_Serie di compiti_
**a.** Rispondi a queste domande sul testo relativo alle malattie infettive emergenti:
(i) Quale percentuale di queste malattie deriva da un'interazione fra animali selvatici, addomesticati e sapiens?
(ii) Chi si ammalava molto meno dei cittadini agricoltori?
(iii) Quale fattore viene indicato come terzo motivo di preoccupazione?
**b.** Prolunga il testo sulle malattie infettive emergenti a partire dalla sua ultima frase.

I ricercatori partono da una semplice considerazione, che il minimo comune denominatore di tutte queste patologie è indubbiamente la trasmissione animale. Il 70% delle Eid (Emerging Infectious Diseases, malattie infettive emergenti) deriva da un’interazione più o meno diretta fra animali selvatici, addomesticati e sapiens.
In questo senso vanno tenuti in conto diversi fattori scatenanti e/o aggravanti.
Per primo le alte densità di popolazione delle aree urbane: più sapiens in aree ristrette vuol dire più rischio di contagi. I nomadi cacciatori-raccoglitori, ovviamente, si ammalavano molto meno dei cittadini agricoltori e non sviluppavano certo epidemie.
Ed è, peraltro sotto gli occhi di tutti, sebbene non inquadrabile scientificamente, che sia la provincia di Hubei, sia, vorrei dire soprattutto, la Pianura Padana sono regioni estremamente degradate dal punto di vista della qualità ambientale in generale e dell’aria in particolare. In Europa non c’è un’altra area così inquinata come la nostra. Una questione che va presa con le molle, ma che non andrebbe trascurata.
In secondo luogo, i cambiamenti di uso del suolo e l’intensificazione degli allevamenti intensivi, specialmente in regioni cruciali per la biodiversità, sono fattori che intensificano i rapporti sapiens-fauna domestica-fauna selvatica.
Il commercio illegale della fauna selvatica è un terzo motivo di preoccupazione, e non deve essere sottovalutato.

_Dati registrati_

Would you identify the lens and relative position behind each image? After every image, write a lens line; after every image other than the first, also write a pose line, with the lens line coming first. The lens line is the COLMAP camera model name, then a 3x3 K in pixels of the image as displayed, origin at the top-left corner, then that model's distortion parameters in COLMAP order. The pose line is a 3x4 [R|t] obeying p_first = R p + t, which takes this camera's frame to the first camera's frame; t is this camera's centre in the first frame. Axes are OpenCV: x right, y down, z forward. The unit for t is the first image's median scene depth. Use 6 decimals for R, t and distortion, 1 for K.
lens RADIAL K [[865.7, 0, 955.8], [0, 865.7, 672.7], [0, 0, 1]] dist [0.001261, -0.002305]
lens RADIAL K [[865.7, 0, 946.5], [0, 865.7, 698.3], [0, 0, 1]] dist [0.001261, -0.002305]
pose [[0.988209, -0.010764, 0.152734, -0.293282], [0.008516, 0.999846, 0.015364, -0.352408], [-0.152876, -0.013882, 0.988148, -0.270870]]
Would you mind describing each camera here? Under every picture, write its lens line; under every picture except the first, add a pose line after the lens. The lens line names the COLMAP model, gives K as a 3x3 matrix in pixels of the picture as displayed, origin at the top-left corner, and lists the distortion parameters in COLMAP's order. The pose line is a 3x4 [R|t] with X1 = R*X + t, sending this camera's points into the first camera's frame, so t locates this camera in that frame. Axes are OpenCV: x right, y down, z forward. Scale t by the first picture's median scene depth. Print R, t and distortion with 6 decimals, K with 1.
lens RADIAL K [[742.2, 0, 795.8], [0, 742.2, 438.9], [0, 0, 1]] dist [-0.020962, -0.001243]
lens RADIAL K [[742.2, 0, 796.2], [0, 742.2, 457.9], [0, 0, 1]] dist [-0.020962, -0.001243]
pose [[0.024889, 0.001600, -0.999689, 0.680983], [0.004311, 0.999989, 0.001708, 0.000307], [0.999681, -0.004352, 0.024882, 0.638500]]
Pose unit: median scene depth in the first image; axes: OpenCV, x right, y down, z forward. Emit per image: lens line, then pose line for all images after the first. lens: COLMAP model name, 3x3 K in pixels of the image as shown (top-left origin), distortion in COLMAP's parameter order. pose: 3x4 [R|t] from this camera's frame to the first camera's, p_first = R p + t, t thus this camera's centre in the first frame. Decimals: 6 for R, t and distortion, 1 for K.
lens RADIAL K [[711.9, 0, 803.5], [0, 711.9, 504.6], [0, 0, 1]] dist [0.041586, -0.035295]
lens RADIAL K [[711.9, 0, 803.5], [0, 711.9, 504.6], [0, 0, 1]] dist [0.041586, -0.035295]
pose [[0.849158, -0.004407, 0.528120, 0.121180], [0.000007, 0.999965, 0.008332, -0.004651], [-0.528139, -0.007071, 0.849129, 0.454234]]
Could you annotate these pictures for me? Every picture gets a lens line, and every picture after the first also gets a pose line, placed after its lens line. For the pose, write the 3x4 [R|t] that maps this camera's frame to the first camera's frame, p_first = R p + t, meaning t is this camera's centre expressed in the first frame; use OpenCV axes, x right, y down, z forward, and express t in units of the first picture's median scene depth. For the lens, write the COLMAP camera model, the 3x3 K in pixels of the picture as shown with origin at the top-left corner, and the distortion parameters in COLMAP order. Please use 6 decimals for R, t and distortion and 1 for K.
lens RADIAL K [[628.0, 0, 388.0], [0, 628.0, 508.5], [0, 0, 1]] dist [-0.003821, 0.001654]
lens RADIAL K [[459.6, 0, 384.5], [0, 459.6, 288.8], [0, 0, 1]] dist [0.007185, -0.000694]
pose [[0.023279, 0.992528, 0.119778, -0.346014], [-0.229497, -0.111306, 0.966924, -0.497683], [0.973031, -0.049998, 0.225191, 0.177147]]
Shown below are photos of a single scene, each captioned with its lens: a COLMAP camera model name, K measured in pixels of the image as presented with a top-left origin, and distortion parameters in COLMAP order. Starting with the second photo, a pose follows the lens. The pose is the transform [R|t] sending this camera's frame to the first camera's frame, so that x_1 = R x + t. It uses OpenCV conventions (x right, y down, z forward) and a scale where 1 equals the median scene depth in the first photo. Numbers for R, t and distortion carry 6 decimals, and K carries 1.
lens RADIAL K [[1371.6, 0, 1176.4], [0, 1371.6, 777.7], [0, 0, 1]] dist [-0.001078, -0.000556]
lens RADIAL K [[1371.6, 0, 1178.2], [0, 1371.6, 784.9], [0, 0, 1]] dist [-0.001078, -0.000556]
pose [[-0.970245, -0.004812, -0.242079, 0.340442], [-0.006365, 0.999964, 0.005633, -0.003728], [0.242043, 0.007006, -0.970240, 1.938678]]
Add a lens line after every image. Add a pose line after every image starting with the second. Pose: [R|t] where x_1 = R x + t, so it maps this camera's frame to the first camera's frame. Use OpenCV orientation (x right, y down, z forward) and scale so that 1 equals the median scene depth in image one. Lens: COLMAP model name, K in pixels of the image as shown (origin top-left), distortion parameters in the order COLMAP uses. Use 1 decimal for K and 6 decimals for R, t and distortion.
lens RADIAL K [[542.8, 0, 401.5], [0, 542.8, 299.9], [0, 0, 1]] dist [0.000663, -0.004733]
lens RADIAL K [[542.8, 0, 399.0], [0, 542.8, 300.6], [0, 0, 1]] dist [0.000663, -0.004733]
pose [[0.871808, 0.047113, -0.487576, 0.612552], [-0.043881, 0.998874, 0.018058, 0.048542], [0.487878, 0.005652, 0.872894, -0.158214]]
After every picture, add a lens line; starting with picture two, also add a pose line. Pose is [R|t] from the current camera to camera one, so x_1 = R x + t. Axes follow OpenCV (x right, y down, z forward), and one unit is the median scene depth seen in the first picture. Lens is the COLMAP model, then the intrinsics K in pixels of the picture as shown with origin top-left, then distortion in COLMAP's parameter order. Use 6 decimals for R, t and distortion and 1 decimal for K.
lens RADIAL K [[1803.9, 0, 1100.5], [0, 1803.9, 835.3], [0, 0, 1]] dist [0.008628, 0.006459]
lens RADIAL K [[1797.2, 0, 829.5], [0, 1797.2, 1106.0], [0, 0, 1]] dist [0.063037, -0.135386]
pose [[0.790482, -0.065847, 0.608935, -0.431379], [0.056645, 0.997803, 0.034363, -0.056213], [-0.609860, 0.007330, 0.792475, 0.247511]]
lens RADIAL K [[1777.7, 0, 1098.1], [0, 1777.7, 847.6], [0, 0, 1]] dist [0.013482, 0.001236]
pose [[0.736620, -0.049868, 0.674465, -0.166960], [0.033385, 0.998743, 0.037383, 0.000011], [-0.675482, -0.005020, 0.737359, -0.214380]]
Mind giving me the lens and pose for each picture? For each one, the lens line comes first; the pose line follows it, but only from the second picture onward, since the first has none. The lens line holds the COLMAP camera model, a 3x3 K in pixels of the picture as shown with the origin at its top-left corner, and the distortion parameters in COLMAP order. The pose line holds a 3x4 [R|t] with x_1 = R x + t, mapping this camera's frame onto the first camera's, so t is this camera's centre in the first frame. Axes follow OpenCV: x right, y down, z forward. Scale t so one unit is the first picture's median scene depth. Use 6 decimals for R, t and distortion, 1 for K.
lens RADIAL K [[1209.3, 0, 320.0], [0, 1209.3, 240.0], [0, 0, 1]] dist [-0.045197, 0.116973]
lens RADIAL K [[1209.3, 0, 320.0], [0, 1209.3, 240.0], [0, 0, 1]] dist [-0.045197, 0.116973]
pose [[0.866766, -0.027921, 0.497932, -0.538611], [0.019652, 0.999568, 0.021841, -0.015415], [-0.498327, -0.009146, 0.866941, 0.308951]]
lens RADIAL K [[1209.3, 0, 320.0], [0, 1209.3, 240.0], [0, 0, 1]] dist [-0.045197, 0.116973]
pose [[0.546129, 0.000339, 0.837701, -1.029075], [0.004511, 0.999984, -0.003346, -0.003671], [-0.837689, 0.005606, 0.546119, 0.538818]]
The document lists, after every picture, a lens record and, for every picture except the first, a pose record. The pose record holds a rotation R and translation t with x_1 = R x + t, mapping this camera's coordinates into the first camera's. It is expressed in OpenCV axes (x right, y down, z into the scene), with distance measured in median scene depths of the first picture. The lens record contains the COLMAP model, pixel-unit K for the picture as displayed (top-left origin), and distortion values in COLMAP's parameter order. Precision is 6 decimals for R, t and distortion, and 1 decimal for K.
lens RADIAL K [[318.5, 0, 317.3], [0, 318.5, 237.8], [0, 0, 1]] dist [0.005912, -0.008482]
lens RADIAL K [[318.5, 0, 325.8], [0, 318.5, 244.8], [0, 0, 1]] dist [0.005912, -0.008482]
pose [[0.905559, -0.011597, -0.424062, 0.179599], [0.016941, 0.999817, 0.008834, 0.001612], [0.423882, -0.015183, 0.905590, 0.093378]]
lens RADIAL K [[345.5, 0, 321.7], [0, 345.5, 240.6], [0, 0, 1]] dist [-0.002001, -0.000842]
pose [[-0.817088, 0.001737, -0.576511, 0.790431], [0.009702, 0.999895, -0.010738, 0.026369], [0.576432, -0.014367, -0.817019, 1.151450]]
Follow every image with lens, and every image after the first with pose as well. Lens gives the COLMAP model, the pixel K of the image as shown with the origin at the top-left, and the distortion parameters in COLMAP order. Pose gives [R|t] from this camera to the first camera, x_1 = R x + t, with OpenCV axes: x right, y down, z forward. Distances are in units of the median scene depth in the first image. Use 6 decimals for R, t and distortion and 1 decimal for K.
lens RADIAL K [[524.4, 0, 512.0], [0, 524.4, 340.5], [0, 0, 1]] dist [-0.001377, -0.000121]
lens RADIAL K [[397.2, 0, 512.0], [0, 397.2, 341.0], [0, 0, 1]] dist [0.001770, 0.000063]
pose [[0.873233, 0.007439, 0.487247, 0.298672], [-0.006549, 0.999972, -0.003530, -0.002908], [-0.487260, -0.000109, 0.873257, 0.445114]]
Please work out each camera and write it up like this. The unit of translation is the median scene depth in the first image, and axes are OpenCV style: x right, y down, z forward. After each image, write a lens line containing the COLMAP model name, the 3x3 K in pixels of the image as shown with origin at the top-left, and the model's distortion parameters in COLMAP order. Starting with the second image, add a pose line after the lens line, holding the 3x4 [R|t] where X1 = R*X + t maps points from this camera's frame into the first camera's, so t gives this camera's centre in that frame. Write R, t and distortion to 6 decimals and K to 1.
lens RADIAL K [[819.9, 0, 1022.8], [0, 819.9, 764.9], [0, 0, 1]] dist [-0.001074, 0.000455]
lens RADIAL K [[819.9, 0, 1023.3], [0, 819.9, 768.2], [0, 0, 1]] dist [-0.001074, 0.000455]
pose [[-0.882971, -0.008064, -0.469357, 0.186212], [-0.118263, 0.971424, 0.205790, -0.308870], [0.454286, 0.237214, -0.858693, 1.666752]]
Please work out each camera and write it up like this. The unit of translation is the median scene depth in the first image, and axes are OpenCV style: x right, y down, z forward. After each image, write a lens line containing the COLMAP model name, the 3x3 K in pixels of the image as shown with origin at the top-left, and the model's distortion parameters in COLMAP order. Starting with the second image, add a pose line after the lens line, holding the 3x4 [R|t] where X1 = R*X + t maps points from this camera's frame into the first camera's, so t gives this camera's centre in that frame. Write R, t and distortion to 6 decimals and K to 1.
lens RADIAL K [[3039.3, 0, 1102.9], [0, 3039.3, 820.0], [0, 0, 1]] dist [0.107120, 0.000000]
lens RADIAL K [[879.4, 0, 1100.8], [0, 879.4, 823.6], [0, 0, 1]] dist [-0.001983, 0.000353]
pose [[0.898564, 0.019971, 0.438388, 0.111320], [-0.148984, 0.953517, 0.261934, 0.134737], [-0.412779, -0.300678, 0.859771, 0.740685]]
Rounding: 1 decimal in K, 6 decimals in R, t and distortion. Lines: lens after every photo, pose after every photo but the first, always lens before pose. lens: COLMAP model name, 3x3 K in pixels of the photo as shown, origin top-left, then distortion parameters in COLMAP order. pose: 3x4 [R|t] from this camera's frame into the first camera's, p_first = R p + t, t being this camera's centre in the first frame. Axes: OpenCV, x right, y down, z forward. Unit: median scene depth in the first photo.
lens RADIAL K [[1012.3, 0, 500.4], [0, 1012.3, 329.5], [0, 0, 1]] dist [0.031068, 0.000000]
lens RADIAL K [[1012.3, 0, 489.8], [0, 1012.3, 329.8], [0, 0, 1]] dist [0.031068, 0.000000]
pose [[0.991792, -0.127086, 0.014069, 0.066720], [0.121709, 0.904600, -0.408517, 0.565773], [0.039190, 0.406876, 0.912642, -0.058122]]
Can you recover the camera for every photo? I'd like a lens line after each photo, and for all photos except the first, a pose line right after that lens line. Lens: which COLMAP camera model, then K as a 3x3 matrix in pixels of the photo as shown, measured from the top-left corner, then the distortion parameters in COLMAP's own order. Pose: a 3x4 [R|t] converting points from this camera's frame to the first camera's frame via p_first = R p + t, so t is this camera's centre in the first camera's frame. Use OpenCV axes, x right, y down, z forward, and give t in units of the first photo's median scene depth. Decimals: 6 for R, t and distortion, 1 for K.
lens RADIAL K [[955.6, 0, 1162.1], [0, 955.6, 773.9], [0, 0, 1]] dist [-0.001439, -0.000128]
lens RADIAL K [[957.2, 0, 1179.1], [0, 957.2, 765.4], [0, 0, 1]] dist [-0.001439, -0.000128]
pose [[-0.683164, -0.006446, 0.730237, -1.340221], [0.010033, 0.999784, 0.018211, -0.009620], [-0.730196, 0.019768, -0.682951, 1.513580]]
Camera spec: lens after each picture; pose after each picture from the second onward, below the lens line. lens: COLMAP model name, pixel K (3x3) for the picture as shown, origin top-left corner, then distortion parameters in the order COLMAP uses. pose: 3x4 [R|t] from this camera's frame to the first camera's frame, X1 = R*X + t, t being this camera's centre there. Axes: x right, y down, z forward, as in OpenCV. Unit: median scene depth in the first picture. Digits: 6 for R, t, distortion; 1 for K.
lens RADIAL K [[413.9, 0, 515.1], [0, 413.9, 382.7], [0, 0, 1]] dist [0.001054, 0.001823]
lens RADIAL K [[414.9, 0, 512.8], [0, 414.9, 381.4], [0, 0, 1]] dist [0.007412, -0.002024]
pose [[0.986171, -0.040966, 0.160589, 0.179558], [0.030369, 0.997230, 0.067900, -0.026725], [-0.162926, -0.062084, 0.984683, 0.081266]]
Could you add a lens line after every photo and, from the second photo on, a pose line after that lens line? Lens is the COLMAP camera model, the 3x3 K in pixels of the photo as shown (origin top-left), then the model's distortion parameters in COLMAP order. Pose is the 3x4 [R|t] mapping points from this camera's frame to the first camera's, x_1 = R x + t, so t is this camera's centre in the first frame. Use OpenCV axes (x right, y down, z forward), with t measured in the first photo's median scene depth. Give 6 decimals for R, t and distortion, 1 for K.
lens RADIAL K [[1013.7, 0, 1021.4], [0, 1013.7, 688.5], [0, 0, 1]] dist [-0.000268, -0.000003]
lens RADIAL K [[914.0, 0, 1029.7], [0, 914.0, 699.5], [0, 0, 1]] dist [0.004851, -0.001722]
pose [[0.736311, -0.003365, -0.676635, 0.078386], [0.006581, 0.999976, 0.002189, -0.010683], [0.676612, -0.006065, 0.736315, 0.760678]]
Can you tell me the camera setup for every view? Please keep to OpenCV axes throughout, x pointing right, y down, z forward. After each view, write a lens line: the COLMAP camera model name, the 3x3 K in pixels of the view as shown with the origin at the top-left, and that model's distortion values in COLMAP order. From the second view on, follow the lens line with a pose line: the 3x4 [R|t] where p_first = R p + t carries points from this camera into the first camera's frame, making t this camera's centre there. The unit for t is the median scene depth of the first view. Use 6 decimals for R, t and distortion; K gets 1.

_Elenco delle risposte_
**a.**
(i) Il 70%.
(ii) I nomadi cacciatori-raccoglitori.
(iii) Il commercio illegale della fauna selvatica.

**b.**
A questo dobbiamo aggiungere la caccia, spinta a livelli insostenibili, e tutta una serie di pratiche tese alla massima resa dei terreni agricoli che impoveriscono la ricchezza della vita e abbattono le difese naturali degli ecosistemi.
Però, qui c’è anche parte della soluzione del problema: basterebbe infatti ridurre l’intensità e il livello di quelle attività distruttive per gli ecosistemi per ridurre, di conseguenza, i rischi di pandemie e, anzi, irrobustire le nostre difese. Purtroppo, però, nonostante esistano modelli di previsione dell’insorgenza di epidemie abbastanza precisi, a questi studi non vengono dedicate risorse in tempo di pace, salvo poi rimpiangerlo quando le malattie scoppiano. Fermare la distruzione degli habitat naturali comporta una revisione del nostro modello di sviluppo, solo che stavolta a indicarla non sono i soliti ambientalisti, ma i medici.